───── SOURCE DATA ─────

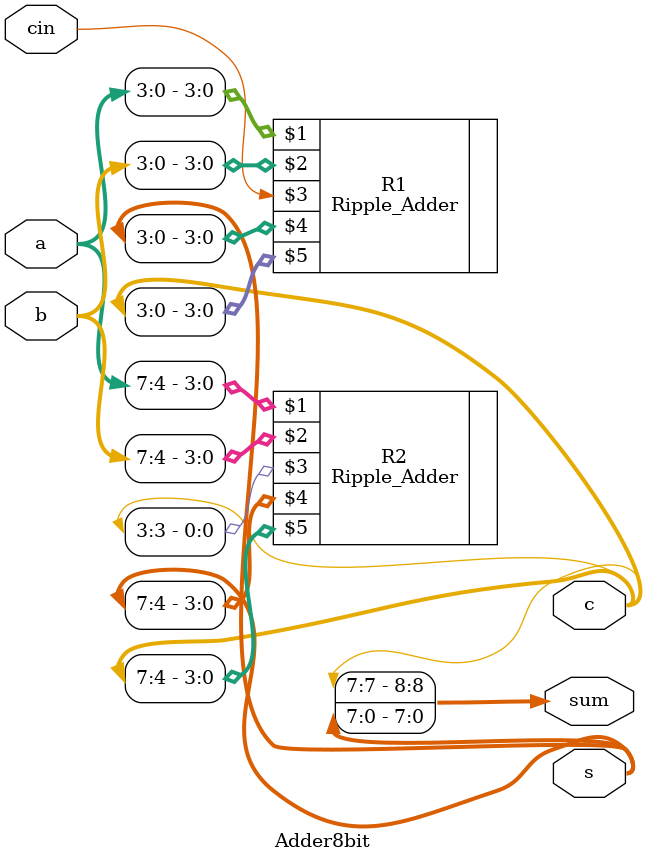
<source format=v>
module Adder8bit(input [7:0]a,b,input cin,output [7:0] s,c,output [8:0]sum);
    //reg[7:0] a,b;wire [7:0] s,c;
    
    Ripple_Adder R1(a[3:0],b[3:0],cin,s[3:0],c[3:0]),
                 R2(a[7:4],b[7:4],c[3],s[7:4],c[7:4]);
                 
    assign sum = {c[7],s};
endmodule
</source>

─────

- _WORK INSTRUCTIONS_:
All entries should be reproduced exactly; no picture belongs in the result.

- _YOUR RESPONSE_:
<source format=v>
module Adder8bit(input [7:0]a,b,input cin,output [7:0] s,c,output [8:0]sum);
    //reg[7:0] a,b;wire [7:0] s,c;
    
    Ripple_Adder R1(a[3:0],b[3:0],cin,s[3:0],c[3:0]),
                 R2(a[7:4],b[7:4],c[3],s[7:4],c[7:4]);
                 
    assign sum = {c[7],s};
endmodule
</source>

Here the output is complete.